Recently, however, this option is practically not used, because PayPal in most cases rejects registration and linking a bank account.

Another option is to use an intermediary.

Of course, in theory, the intermediary can turn the parcel back if the store calls him and indicates that carding is taking place. But you can inadvertently make a mistake in the phone number of the intermediary. This increases the chance for the parcel to pass.

Large began stores to fight carders, but smaller stores are less active in opposing fraudsters. Virtually all stores offering gift cards or certificates are under attack. Ordering things and equipment directly from someone else's account is more likely to be wrapped up.

Carders don't just order things
You can not only order physical goods from cards, but also withdraw money. There are casinos, online games and other virtual money transfer options.

Finally, there are cryptocurrency exchanges that allow you to buy coins relatively anonymously, then sell them and withdraw money to your card. Cryptocurrency transactions are non-refundable, so the system cannot automatically return the money to the cardholder.

A cashier in a supermarket can also be a carder
Cashiers in supermarkets and shop assistants usually do not have high salaries. But if they do carding, they get 5-10 times more money.

When you pay with a card, the cashier or the seller can invisibly look and remember the data. For some sites, when ordering goods, the card number and CVV2, which is written on the back, are enough. But the carder can go further and put its own "reader" to read all the card data.

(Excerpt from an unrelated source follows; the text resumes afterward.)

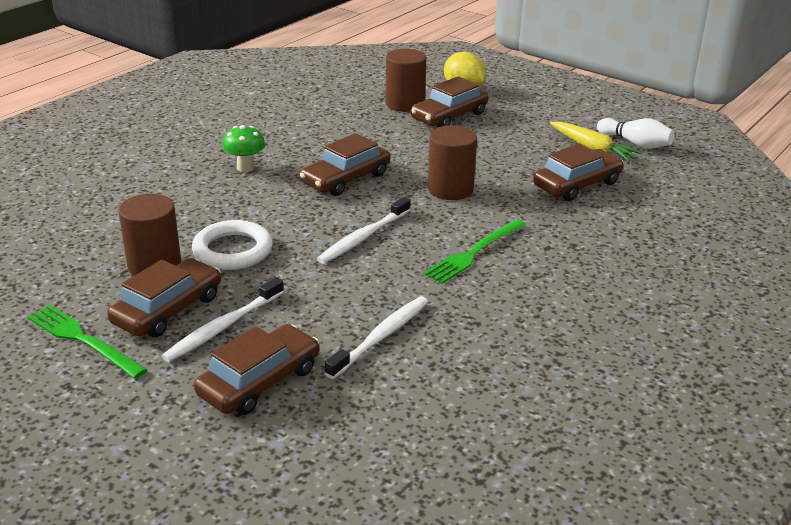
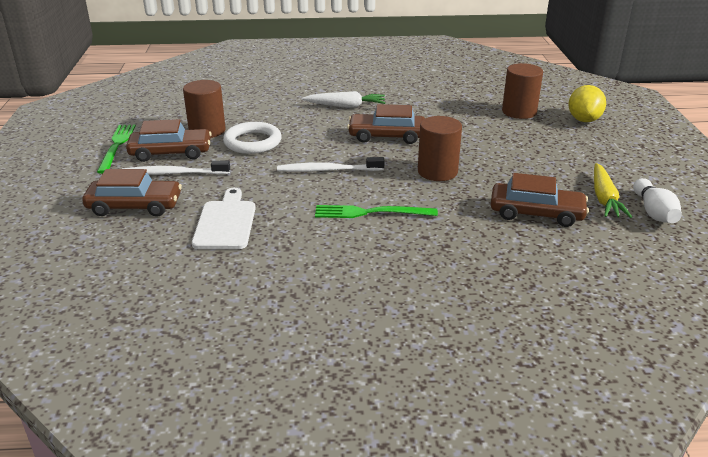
camera: 50 degrees right, 0 degrees up
(245, 168) = (346, 106): green mushroom -> white carrot
(381, 337) = (226, 222): white toothbrush -> white cutting board
(449, 116) = (535, 131): brown car -> none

So if suddenly, a few hours or days after visiting a store, money suddenly disappears from your card, who do you think about? Certainly not the cashier or the seller ...

What do the police think?

Usually, a full investigation begins only if the carder has stolen a significant amount of funds - more than $ 1,000. Usually the FBI then sends a request to the police. And the request contains IP addresses, names, sending addresses and other information about the potential culprit.

For this, carders use drops. These are people who are at the lowest level in the chain and do the dirtiest work: they cash out money, provide their data to receive parcels, send parcels to carders, etc.

Carders give drops a minimum of information and practically do not contact them. So even if the drop is tracked down, he will have an alibi at the time of hacking a bank account or withdrawing money from a card. And he won't be able to tell anything about the carder. As a result, the crime will remain unsolved.

Why carders avoid punishment
Practice shows that if a carder works through VPN, proxies and other services, and also observes Internet safety rules, it is almost impossible to prove his guilt. But everyone is wrong ...

However, even if the police raid the carder's home, the employees still have to prove the fact of a computer crime. And if there are no traces, then there is no trial.

They are most often caught on correspondence in instant messengers, the presence of data from other people's cards and accounts, assemblies of malicious software, etc. But if you use portable software, anonymization tools, self-destructing messages and crypto-protected messengers, it will be difficult to prove something.

Money transfers alone are not sufficient evidence. Testimony too. If the carder can pretend to be a drop or an intermediary, then he will quickly retrain from the accused to the witness.

So what's now?

Some people think that carding is easy money and impunity. But in reality, stores and payment systems are increasingly opposing them. And nobody canceled criminal punishment.

Think before you follow links. Set limits on payments on the Internet, do not forget about antivirus on your Android smartphone and Windows computer.

You can also use one card for everyday purchases, and the second for storing larger amounts of money, and, if necessary, transfer money from the second to the first. In case of any suspicion of illegal debiting of funds, call the bank to block the card and initiate an investigation.